#### Source information

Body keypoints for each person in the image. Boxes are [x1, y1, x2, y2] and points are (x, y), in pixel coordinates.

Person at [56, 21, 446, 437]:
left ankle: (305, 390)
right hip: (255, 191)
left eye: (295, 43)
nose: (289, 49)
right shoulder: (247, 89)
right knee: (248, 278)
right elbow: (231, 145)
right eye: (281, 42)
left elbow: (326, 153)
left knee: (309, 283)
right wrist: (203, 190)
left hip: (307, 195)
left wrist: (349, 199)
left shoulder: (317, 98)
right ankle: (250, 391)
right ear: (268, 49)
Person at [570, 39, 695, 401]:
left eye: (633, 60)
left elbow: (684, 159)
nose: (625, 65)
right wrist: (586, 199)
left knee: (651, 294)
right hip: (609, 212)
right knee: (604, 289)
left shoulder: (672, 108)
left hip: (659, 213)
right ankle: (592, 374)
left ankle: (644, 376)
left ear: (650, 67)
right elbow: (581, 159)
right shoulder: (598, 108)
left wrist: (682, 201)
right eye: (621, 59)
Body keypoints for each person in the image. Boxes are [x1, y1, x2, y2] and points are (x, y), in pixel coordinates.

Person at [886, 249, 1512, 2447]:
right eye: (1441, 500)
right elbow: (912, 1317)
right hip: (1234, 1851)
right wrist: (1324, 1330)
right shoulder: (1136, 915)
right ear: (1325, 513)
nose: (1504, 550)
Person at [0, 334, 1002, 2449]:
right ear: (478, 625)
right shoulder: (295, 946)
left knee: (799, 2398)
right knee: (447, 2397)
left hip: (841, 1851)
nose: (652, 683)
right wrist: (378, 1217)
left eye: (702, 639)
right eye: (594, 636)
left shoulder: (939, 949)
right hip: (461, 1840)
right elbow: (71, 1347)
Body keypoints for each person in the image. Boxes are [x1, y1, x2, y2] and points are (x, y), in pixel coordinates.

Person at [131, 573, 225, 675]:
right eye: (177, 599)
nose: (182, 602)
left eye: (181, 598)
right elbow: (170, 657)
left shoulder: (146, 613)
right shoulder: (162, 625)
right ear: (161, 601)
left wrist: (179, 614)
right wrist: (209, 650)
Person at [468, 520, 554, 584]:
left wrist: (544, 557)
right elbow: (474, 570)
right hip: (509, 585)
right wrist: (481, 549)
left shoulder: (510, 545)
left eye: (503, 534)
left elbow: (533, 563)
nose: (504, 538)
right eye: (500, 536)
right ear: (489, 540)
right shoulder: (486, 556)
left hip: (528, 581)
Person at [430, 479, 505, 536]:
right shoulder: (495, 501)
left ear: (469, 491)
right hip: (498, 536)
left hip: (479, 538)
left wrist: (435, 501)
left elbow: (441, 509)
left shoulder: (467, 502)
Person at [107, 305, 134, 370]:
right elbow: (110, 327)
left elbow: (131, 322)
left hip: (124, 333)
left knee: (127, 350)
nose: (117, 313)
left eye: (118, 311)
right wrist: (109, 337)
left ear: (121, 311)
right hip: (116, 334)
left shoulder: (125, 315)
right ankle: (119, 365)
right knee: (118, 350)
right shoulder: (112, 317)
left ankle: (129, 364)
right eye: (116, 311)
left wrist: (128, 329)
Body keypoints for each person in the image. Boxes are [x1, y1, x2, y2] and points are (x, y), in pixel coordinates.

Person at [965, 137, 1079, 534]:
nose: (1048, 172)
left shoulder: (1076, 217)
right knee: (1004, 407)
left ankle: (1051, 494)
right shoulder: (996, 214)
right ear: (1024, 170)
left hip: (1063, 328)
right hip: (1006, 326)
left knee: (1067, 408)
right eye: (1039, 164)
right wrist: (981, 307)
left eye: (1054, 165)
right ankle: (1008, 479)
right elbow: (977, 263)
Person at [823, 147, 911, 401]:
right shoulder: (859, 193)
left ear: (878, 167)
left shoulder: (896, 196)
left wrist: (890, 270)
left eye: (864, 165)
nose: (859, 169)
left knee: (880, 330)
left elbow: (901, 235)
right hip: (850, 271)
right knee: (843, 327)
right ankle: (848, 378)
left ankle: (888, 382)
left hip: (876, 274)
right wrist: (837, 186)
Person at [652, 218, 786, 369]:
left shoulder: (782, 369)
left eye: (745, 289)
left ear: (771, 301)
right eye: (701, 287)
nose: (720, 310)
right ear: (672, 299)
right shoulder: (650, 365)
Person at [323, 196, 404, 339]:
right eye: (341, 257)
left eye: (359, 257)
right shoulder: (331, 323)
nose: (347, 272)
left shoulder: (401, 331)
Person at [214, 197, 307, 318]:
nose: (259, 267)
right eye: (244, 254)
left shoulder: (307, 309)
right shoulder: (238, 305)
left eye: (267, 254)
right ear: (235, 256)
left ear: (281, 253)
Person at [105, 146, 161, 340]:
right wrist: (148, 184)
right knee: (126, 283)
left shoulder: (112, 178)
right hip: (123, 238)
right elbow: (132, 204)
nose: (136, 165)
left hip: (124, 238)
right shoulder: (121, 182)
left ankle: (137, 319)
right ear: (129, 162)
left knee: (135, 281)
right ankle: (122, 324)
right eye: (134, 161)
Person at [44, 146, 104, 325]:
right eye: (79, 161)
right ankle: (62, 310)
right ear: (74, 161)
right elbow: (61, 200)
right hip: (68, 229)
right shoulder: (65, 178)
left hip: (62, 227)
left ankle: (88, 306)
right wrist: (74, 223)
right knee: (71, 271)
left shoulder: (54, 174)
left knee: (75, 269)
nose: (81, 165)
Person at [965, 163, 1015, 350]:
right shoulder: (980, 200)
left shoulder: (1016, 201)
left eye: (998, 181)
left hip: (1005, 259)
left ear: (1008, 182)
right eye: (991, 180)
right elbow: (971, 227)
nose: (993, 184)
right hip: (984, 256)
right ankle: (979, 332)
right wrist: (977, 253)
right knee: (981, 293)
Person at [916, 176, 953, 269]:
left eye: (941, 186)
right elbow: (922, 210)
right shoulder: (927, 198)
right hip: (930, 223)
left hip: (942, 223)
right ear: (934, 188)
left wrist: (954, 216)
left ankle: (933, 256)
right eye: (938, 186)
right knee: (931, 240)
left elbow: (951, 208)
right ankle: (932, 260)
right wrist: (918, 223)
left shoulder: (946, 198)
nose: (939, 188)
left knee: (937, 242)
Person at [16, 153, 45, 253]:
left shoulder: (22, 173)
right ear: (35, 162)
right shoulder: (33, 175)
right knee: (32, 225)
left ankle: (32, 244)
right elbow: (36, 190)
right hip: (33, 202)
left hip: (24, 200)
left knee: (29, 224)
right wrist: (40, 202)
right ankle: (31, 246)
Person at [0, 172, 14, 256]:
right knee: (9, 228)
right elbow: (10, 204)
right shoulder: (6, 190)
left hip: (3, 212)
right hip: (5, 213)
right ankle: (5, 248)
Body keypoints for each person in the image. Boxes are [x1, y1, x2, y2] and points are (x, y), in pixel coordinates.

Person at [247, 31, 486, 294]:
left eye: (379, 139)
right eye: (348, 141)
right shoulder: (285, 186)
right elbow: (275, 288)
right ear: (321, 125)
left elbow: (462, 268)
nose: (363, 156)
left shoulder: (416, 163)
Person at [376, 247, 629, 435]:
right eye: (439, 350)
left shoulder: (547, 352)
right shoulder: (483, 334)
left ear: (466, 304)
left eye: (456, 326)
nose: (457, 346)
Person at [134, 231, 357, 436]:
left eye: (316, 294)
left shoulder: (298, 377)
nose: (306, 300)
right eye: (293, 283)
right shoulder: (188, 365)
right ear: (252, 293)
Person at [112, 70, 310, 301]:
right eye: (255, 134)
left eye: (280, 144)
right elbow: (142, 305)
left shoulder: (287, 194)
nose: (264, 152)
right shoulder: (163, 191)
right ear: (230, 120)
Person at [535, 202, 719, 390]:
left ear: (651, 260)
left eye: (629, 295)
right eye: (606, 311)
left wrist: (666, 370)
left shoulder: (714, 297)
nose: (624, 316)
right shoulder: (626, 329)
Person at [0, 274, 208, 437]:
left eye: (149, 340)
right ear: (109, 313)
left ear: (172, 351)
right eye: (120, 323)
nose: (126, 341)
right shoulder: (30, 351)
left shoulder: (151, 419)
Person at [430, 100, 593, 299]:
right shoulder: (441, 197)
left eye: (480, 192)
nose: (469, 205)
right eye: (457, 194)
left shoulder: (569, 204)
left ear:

########

Set down, word for word, every line from the line that holds "left ear: (651, 260)" to the end of the entries above, including both ends.

left ear: (651, 260)
left eye: (629, 295)
right eye: (606, 311)
left wrist: (666, 370)
left shoulder: (714, 297)
nose: (624, 316)
right shoulder: (626, 329)
Person at [0, 274, 208, 437]:
left eye: (149, 340)
right ear: (109, 313)
left ear: (172, 351)
right eye: (120, 323)
nose: (126, 341)
right shoulder: (30, 351)
left shoulder: (151, 419)
Person at [430, 100, 593, 299]:
right shoulder: (441, 197)
left eye: (480, 192)
nose: (469, 205)
right eye: (457, 194)
left shoulder: (569, 204)
left ear:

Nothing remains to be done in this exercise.